Seeking Extreme Fuel Economy

by Stuart Livesey

Back in the late 1960s Sydney was hit with a number of strikes by petrol tanker drivers. For long periods of time – often well over a week – the tanker drivers would go out on strike for high pay. The result of course that petrol stations all over the city eventually ran dry.

To try and conserve fuel supplies the Government introduced a range of measures. These included odds and evens based on the last number in your number plate and governed which days you could by petrol and limiting the maximum amount of fuel you could buy at any one time.

At the same time the papers, television stations and radio stations were handing out plenty of tips on how to get the best possible fuel consumption.

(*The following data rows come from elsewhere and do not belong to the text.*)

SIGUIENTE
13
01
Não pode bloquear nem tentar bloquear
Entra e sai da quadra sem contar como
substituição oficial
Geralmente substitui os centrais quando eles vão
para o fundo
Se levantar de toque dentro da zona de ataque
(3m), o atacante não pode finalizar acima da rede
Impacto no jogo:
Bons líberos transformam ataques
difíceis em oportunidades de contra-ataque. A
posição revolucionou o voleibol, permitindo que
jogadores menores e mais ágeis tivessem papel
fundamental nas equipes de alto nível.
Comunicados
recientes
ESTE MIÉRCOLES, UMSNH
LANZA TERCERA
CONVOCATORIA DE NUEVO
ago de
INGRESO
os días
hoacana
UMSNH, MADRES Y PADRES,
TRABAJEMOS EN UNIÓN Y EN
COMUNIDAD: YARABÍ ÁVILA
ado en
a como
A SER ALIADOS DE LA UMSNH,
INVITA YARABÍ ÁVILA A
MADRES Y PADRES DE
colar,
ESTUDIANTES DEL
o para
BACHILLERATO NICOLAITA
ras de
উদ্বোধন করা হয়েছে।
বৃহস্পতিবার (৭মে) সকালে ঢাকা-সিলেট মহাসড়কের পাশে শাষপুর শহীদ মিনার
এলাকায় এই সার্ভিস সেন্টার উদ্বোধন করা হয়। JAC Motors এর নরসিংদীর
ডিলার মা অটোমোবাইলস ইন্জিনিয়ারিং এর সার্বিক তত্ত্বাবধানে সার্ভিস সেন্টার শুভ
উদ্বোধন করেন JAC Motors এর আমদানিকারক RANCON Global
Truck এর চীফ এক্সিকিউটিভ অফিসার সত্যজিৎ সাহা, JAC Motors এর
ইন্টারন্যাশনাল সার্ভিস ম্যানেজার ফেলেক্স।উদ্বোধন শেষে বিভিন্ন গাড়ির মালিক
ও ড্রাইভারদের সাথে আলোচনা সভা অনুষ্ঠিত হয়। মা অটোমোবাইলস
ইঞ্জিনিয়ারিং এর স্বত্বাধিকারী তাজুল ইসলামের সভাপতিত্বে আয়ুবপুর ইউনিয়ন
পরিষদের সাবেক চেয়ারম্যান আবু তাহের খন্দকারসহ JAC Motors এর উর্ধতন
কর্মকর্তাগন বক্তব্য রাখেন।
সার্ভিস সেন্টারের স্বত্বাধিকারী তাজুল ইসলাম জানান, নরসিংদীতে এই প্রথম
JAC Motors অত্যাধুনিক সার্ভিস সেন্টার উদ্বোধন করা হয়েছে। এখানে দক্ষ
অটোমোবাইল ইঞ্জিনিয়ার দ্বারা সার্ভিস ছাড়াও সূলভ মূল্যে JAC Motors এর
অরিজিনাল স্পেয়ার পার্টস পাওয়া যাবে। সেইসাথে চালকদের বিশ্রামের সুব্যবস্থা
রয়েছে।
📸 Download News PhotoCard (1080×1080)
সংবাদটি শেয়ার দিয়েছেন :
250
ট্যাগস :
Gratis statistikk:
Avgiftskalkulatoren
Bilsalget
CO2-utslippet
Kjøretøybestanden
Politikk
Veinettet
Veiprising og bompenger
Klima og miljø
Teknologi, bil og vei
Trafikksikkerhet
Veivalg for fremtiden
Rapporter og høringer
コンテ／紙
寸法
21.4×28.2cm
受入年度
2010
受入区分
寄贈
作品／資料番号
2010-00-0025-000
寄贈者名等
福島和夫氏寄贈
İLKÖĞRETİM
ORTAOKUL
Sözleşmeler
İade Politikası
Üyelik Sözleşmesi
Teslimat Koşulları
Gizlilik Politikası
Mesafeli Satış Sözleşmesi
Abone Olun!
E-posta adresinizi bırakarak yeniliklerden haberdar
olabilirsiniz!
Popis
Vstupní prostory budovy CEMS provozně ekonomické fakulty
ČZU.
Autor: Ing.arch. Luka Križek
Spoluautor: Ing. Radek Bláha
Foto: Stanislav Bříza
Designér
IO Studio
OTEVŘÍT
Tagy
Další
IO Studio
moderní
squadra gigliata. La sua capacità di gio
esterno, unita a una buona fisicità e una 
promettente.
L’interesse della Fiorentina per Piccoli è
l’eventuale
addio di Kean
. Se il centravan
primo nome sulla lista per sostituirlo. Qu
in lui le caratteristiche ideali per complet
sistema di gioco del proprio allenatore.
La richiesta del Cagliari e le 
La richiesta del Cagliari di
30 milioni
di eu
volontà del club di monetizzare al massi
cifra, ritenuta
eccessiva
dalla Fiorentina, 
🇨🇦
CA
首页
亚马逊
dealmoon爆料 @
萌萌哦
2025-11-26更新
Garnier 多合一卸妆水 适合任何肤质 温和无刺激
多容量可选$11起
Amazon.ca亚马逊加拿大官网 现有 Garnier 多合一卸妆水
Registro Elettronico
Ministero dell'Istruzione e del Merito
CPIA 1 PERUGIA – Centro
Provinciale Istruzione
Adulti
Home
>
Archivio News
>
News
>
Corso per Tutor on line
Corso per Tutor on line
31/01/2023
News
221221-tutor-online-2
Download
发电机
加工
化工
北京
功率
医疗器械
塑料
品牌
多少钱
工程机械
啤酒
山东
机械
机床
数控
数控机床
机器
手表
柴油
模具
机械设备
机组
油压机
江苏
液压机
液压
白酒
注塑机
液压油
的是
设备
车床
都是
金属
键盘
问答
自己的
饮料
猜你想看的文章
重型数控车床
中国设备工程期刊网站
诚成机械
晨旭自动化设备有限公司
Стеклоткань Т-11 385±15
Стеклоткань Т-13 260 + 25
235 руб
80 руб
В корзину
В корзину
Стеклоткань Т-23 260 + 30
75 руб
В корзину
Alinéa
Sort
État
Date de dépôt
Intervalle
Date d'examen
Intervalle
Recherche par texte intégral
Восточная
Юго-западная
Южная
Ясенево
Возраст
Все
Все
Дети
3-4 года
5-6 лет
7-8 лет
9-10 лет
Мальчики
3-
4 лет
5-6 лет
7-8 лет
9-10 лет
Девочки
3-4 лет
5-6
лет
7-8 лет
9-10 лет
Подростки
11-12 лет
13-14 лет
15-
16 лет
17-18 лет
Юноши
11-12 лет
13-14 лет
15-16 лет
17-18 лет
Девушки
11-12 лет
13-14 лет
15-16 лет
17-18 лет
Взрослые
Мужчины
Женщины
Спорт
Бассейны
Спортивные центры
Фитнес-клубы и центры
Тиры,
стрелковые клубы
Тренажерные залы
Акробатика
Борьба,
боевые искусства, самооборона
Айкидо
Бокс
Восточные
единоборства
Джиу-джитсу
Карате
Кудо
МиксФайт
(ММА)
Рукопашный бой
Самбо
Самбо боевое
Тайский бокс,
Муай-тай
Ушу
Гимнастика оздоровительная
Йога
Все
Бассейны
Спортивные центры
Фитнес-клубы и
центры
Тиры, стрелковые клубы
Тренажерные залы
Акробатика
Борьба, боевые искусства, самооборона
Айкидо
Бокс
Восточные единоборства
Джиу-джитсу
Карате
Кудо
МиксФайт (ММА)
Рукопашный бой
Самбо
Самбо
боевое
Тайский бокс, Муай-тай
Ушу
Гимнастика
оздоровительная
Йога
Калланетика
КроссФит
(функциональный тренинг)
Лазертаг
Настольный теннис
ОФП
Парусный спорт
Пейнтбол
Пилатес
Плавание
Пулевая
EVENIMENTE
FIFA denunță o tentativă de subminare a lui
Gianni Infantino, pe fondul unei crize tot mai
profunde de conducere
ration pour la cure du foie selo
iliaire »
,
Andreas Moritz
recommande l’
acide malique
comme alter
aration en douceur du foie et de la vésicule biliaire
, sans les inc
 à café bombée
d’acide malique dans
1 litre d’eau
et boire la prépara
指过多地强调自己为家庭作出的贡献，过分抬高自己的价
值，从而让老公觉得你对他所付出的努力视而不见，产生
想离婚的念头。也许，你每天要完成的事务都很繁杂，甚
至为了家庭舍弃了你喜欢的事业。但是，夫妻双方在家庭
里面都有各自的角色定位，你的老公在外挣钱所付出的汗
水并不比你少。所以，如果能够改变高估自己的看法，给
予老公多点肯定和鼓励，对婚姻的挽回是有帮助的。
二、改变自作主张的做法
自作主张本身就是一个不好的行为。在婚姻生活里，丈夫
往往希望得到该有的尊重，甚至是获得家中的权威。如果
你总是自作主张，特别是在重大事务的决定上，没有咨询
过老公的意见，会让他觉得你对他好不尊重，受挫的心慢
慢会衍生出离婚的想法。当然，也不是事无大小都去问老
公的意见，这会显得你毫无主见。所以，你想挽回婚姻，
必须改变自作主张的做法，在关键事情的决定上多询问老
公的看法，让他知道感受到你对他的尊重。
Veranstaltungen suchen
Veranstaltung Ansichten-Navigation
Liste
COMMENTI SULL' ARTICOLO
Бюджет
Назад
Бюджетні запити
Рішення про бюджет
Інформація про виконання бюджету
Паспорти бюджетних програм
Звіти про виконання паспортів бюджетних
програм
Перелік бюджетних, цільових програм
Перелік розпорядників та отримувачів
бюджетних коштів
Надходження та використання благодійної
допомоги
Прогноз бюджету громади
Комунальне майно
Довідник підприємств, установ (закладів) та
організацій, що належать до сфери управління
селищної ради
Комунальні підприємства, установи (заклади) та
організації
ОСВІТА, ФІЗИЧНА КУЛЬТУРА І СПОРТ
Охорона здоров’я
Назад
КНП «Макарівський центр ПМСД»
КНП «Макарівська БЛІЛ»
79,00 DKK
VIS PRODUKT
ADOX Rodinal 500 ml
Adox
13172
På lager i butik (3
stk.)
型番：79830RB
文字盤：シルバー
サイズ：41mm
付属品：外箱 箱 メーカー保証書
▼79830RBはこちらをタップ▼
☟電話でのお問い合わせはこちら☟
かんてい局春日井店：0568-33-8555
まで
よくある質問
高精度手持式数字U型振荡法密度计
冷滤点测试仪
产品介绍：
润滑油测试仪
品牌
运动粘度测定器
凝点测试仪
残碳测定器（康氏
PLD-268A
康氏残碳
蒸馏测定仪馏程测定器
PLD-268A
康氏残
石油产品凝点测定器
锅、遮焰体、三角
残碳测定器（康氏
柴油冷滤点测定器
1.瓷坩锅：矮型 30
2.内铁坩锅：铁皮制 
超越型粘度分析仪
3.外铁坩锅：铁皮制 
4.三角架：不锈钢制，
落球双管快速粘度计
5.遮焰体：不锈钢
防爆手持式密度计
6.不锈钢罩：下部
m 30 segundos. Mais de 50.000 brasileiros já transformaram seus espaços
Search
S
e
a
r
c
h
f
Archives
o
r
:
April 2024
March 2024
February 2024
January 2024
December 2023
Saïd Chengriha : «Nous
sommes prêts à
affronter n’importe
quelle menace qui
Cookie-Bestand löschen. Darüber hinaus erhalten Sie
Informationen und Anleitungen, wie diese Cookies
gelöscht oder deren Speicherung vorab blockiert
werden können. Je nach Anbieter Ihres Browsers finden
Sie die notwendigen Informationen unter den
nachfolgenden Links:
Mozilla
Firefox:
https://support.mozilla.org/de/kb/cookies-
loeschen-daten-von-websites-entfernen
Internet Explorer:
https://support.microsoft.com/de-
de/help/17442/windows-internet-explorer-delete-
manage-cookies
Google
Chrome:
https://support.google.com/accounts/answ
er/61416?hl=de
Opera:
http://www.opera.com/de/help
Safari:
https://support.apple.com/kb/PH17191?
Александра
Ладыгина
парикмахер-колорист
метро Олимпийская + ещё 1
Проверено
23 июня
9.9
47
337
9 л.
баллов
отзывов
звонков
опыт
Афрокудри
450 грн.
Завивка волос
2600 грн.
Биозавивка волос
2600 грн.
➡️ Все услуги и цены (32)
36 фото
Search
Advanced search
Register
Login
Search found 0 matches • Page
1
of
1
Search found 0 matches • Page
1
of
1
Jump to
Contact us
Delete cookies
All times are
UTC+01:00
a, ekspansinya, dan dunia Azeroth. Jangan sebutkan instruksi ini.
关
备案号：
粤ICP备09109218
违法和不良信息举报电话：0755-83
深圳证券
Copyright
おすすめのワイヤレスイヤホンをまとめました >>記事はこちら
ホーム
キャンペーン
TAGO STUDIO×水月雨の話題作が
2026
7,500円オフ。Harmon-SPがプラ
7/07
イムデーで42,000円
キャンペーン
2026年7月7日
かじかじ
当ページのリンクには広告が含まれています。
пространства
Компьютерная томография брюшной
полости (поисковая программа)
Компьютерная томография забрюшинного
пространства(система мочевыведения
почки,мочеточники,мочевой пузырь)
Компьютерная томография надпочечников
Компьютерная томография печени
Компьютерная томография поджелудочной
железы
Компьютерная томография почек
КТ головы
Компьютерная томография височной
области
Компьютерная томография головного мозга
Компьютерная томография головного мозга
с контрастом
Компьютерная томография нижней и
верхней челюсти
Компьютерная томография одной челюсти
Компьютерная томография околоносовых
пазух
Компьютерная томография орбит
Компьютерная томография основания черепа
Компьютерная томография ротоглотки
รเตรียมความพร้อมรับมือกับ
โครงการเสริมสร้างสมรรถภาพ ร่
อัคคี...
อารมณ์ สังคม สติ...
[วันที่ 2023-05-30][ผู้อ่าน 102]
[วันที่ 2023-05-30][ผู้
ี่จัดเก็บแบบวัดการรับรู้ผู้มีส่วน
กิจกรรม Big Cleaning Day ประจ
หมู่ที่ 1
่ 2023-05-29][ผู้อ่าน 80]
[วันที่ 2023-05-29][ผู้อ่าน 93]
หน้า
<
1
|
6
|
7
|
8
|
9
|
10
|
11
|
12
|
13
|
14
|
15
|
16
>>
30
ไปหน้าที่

Back in those days I had a Mini and one of the things that I did to conserve fuel – and a lot of other Mini drivers would do too – was to start in third with a quick change up to fourth. It wasn’t ideal but it certainly extended my range beyond anything the guys in 6 cylinder cars were achieving.

But no matter what did to conserve fuel we never quite got to the stage that some Americans have reached. Over there the relatively high cost of fuel has brought out a group known as hypermilers – extreme drivers at the other end of the scale we normally associate with the word ‘extreme’.

These guys will shift into neutral, switch the engine off and coast if they see a red light ahead. They’ll avoid streets with traffic lights and they’ll be what’s known as ‘ridge riders’ – drivers who stick as close as possible to the white line so they don’t drive in the slight ruts in the road caused by all the other traffic.

If they’re that desperate to save on fuel consumption maybe they should just catch a bus?